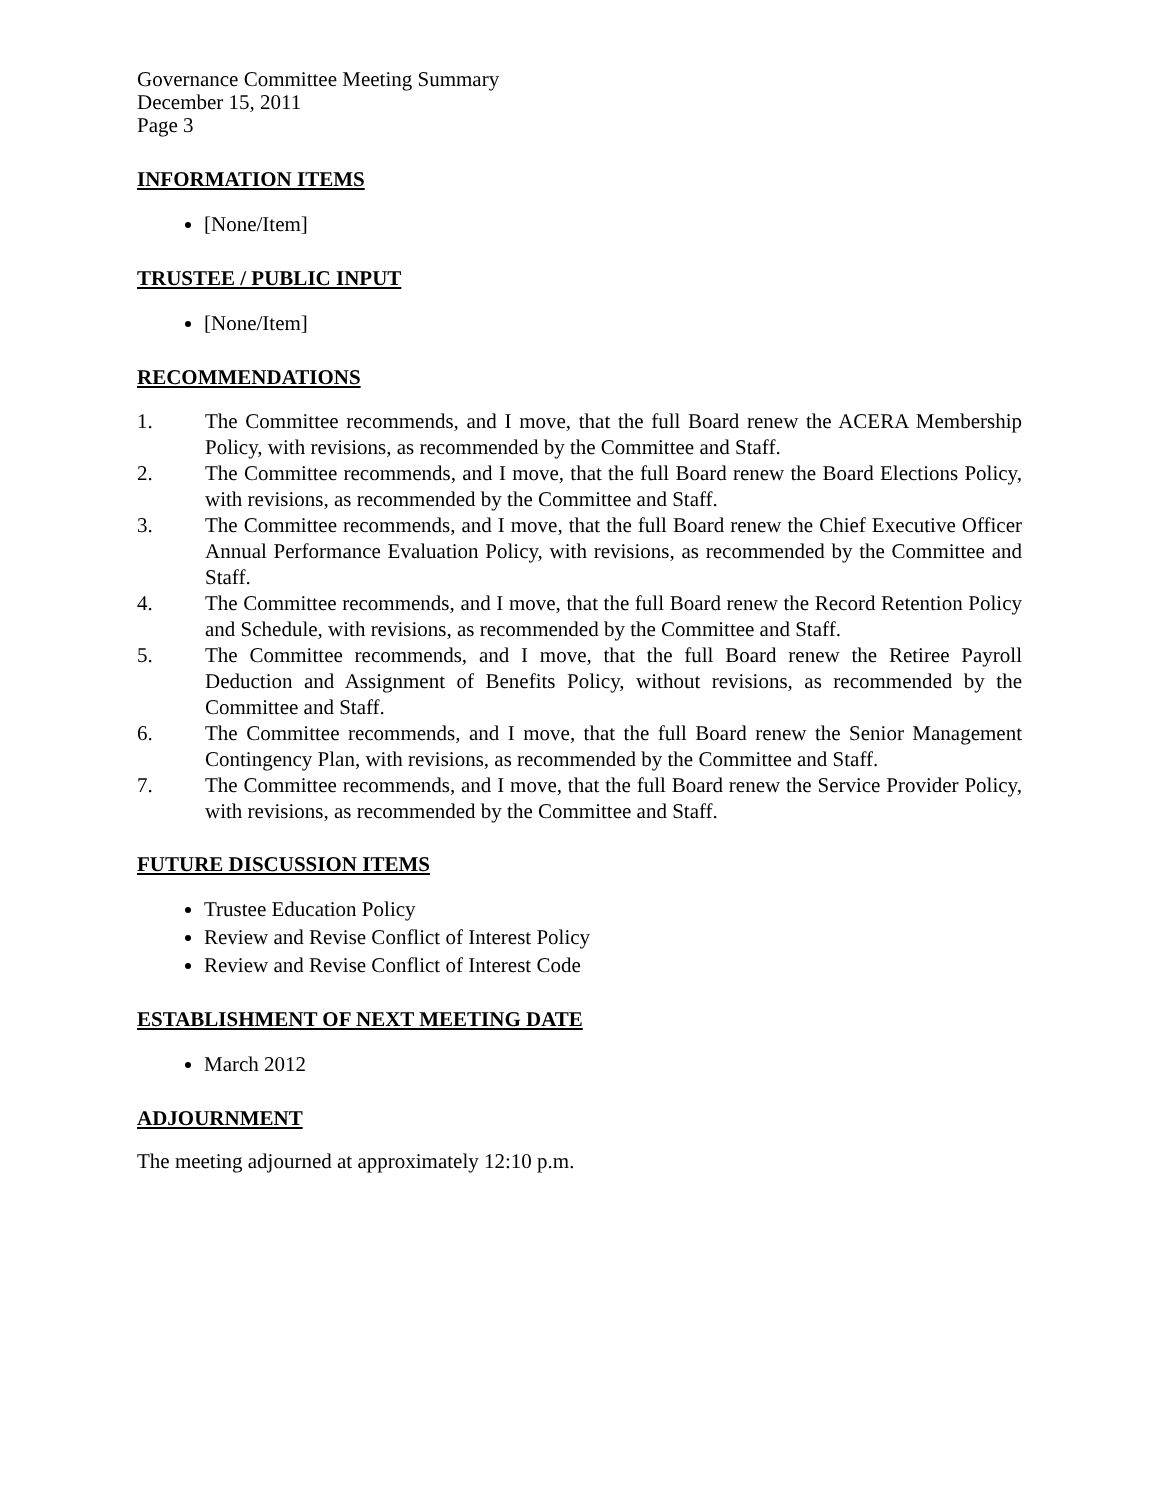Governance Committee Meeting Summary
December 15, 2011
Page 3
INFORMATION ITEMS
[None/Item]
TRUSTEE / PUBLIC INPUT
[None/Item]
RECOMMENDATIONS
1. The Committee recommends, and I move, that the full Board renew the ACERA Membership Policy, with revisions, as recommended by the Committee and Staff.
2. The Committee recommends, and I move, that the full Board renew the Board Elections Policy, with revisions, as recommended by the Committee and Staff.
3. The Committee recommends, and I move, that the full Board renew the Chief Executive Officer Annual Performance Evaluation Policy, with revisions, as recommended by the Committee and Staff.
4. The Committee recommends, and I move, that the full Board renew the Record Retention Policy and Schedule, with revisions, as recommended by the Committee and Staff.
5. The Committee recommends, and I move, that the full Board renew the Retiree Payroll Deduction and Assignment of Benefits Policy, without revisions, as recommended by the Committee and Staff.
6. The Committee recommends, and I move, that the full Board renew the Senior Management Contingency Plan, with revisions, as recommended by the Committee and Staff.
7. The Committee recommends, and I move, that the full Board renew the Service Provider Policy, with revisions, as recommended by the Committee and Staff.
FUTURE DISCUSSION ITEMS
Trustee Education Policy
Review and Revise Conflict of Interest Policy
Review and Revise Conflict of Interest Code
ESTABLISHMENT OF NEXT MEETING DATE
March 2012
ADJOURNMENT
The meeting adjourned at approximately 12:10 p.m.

What the exercise asks:
Would you please set down the data above again exactly, without its pictures?

Problem solution:
Governance Committee Meeting Summary
December 15, 2011
Page 3
INFORMATION ITEMS
[None/Item]
TRUSTEE / PUBLIC INPUT
[None/Item]
RECOMMENDATIONS
1. The Committee recommends, and I move, that the full Board renew the ACERA Membership Policy, with revisions, as recommended by the Committee and Staff.
2. The Committee recommends, and I move, that the full Board renew the Board Elections Policy, with revisions, as recommended by the Committee and Staff.
3. The Committee recommends, and I move, that the full Board renew the Chief Executive Officer Annual Performance Evaluation Policy, with revisions, as recommended by the Committee and Staff.
4. The Committee recommends, and I move, that the full Board renew the Record Retention Policy and Schedule, with revisions, as recommended by the Committee and Staff.
5. The Committee recommends, and I move, that the full Board renew the Retiree Payroll Deduction and Assignment of Benefits Policy, without revisions, as recommended by the Committee and Staff.
6. The Committee recommends, and I move, that the full Board renew the Senior Management Contingency Plan, with revisions, as recommended by the Committee and Staff.
7. The Committee recommends, and I move, that the full Board renew the Service Provider Policy, with revisions, as recommended by the Committee and Staff.
FUTURE DISCUSSION ITEMS
Trustee Education Policy
Review and Revise Conflict of Interest Policy
Review and Revise Conflict of Interest Code
ESTABLISHMENT OF NEXT MEETING DATE
March 2012
ADJOURNMENT
The meeting adjourned at approximately 12:10 p.m.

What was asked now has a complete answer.